At Capital Hill, the minister and his team are keeping their fingers crossed to amass a projected K1.6 trillion in form of total revenue and grants, a figure that represents 25.1 percent of gross domestic product (GDP). It is also an increase of 26.1 percent from the 2018/19 approved amount of K1.3 trillion.

Such optimism is derived from a projected increase in tax revenue which is expected to increase from 17.1 percent of GDP in the 2018/19 budget to 21.6 percent of GDP in the 2019/20 budget.

But Ecama acting executive director Kettie Nyasulu yesterday expressed scepticism about the optimism by Capital Hill over key targets characterising the budget, concluding that budget cuts will be inevitable come the mid-term review.

She said: “A considerable downward revision of the total budget is expected due to underperformance of revenues. Political uncertainty may have choked business. Government borrowing has been on the rise in the first half of the 2019/20 budget.”

Nyasulu also stressed that a number of tax proposals and initiatives are expected to be reviewed during the review meeting as Treasury intensifies its efforts to generate more resources for the budget.

She said Ecama foresees expenditure overruns and unplanned expenditures by some parastatals as well as ministries, departments, and agencies (MDAs) such as the Department of Disaster Management Affairs (Dodma) which now faces a huge task of securing and financing for humanitarian food assistance in the wake of the floods in some parts of the country.

From the macroeconomic point of view, Nyasulu feared that investors may also continue to withhold their funds or frontload payments amid uncertainty surrounding the election case.

“This may affect macroeconomic stability of the country,” she said.

Sharing her anxiety, Budget and Finance Committee of Parliament chairperson Sosten Gwengwe yesterday said their biggest concern so far is also on government’s ‘overambitious’ revenue target in the budget.

“For us, the biggest litmus test is the revenue collected in the first half of the year, apart from the implementation of the budget which we will look later on when we meet as a committee,” he said.

Gwengwe said he suspects that the recent increases in departmental fees at the Immigration Department and Directorate of Road Traffic and Safety Services coupled with some structural changes are revenue generation measures by government to punch holes in the revenue buffer.

Gwengwe and Nyasulu’s line of thinking is in tandem with the World Bank recent observation on the same matter.

World Bank country manager Greg Toulmin said last month in Lilongwe that unrealistic revenue assumption in the budget pose a risk to the implementation of the fiscal plan, particularly  given the statutory nature of most of the expenditures in the budget.

He said: “The high risk that these may not be achieved calls for careful expenditure management in the year in order to avoid a high fiscal deficit.”

But in an interview yesterday, Treasury spokesperson Davis Sado maintained that although revenue targets and projections may look ambitious as deemed by economic commentators, Treasury’s general assessment and underlying assumptions show that there is still potential to achieve such targets as projected in the budget.

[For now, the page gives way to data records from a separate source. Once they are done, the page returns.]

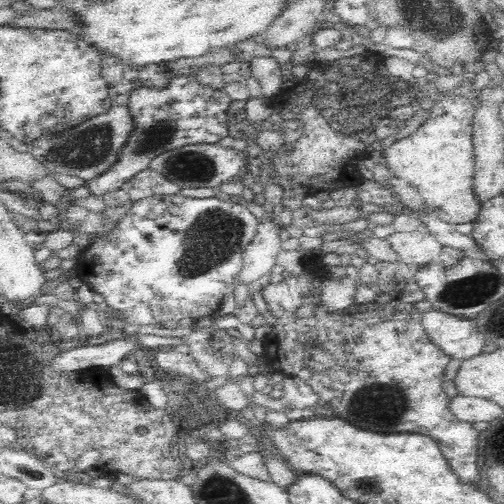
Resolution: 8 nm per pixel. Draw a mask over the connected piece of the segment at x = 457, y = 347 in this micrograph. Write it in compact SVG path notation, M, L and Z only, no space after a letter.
M428 310L422 316L426 334L449 357L464 361L484 352L488 340L478 330L475 319L466 319L440 310Z

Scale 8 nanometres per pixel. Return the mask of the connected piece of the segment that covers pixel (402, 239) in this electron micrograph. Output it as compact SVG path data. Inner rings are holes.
M424 228L414 232L395 232L385 238L400 256L400 261L417 268L439 262L443 246Z

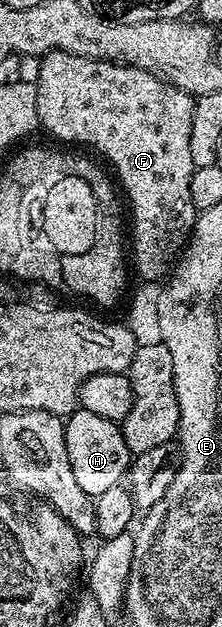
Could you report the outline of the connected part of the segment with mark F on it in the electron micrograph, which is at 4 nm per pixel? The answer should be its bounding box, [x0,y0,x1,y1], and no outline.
[35,49,199,283]

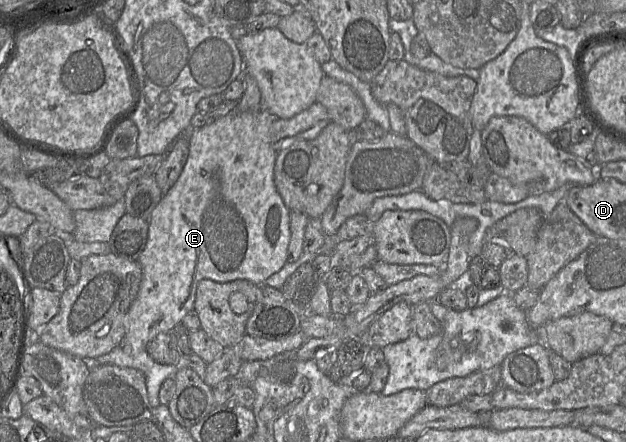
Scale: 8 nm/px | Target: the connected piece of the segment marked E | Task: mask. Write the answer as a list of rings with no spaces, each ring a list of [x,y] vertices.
[[[238,111],[230,112],[214,122],[200,128],[189,128],[188,135],[189,154],[187,161],[175,184],[162,195],[160,201],[149,216],[148,236],[145,247],[139,255],[137,262],[142,269],[142,279],[138,294],[132,302],[126,317],[126,333],[121,343],[123,350],[128,354],[137,354],[146,350],[146,345],[159,333],[170,333],[175,326],[182,323],[185,315],[194,309],[195,295],[198,282],[210,279],[219,283],[231,282],[237,279],[248,280],[256,285],[265,285],[265,281],[272,274],[278,272],[287,263],[287,249],[290,241],[290,209],[284,204],[274,183],[274,165],[277,156],[270,143],[269,128],[277,117],[268,111]]]

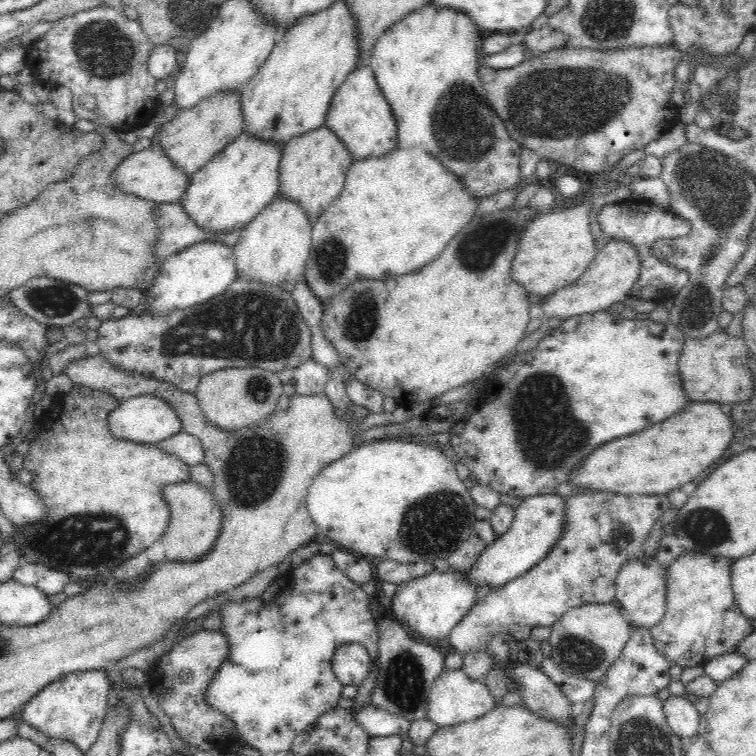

He said that is why government recently rolled out several measures mainly on the enforcement side to achieve such revenue targets.

Sado cited revised user fees and charges, shareholder letters of expectations that Treasury signed with MDAs obliging them to pay dividends to government, among others.

The 2019/20 budget also envisages an estimated real economic growth rate of five percent in 2019 and seven percent in 2020. These projections are way above the projected sub-Saharan real GDP growth rate of 3.4 percent in 2019 and 3.6 percent in 2020.

In the budget, Mwanamvekha also wants to bring down average inflation rate to eight percent, maintain a stable exchange rate of about K750 to the United States (US) dollar, while also putting policy rate-the rate at which commercial banks borrow money from the Reserve Bank of Malawi (RBM)-steady at 13.5 percent.